◆ Texto selecionado:
Arroz de sangue:
sobre Gaibéus, de Alves Redol
Acabei de reler Gaibéus durante a minha estadia
natalícia por Londres. Desatento à vulgata sobre os possíveis defeitos de uma
obra iniciadora de um fulgurante caminho literário, a que nem o próprio Redol
escapa, este romance é bem uma certa “aquisição para sempre” a que alude Xenofonte.
Para sempre há de lavrar no
sangue esta gesta sobre o trabalho desprotegido e explorado – da diáspora beirã
até às lezírias ribatejanas escoa-se o rito da sazonalidade. E nunca o
protagonismo coletivo de uma massa de trabalhadores assalariados a breve termo
despermite uma escrita laboriosa e superior, sugestiva e poética, instituidora de
um “modo novo” de captação artística do trabalho e da sujeição. A aproximação
justa que Óscar Lopes (1989) divisa entre estes ranchos laboriosos e o coro da
antiquíssima tragédia ática afirma ainda aquilo que, não sendo inconfutável,
representa um particular e poético olhar, que, como se soube, veio para fazer
caminho e abrir uma porta.

◆ Tarefa A:
Diga se cada afirmação concorda com o texto sobre Gaibéus, respondendo sim ou não e citando as palavras do texto que o decidem. (i) O autor releu Gaibéus durante uma estadia natalícia em Londres. (ii) Óscar Lopes aproxima os ranchos de trabalhadores do coro da tragédia romana. (iii) Segundo o texto, o protagonismo coletivo dos trabalhadores impede uma escrita superior.
◆ Tarefa B:
Prossiga o texto sobre Gaibéus a partir da sua última frase.
A listagem não faz falta para nada.

◆ Listagem de dados:

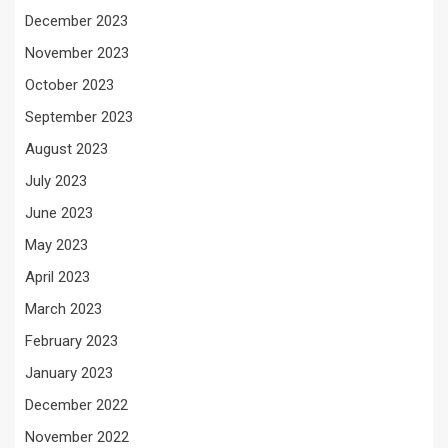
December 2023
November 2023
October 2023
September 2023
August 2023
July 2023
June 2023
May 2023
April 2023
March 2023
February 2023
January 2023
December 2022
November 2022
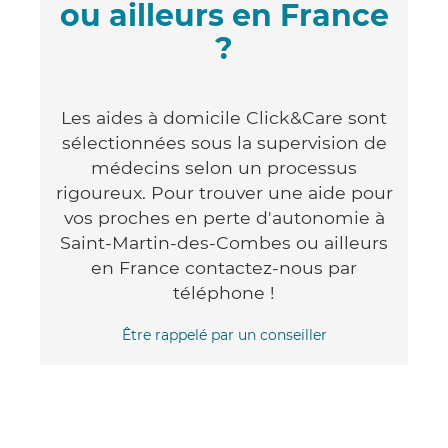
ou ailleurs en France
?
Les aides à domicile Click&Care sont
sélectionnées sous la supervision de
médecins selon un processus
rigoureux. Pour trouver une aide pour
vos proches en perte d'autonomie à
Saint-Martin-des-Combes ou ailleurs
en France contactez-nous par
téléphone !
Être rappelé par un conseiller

==

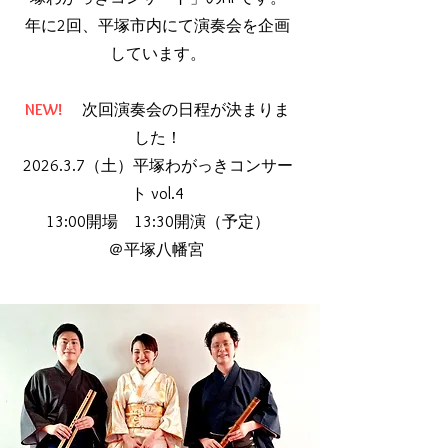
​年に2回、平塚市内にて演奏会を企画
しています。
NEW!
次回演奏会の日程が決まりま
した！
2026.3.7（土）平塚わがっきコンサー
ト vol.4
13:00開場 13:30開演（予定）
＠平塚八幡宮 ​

◆ Resposta esperada A:
(i) Sim: "Acabei de reler Gaibéus durante a minha estadia natalícia por Londres."
(ii) Não: "o coro da antiquíssima tragédia ática".
(iii) Não: "E nunca o protagonismo coletivo de uma massa de trabalhadores assalariados a breve termo despermite uma escrita laboriosa e superior".

◆ Resposta esperada B:
É superior ainda o passo
alegórico da doença e cansaço de ti Maria do Rosário, que, em transe de sono
febril, entrevê a trituração da sua pessoa e dos restantes trabalhadores em
sanguinolento arroz para o patrão comer.
E nem a admonição redoliana
inicial de estarmos perante um “documentário humano” e de o romance não
pretender “ficar na literatura como obra de arte” nos dissuade da óbvia
conclusão de estarmos perante um dos fulgurantes romances portugueses de todos
os tempos.
É, por último, uma obra literária
que insta a que despertemos, como o anuncia, por exemplo, o magnífico final: “E
o inverno vinha aí…”. Assim o cuidado no presente que somos.
_______________
Óscar Lopes, "Gaibéus - uma leitura (uma lição) cinquentenária", in Alves Redol, Gaibéus, Lisboa, Caminho, 1989. Edição comemorativa dos 50 anos da primeira edição (1939-1989).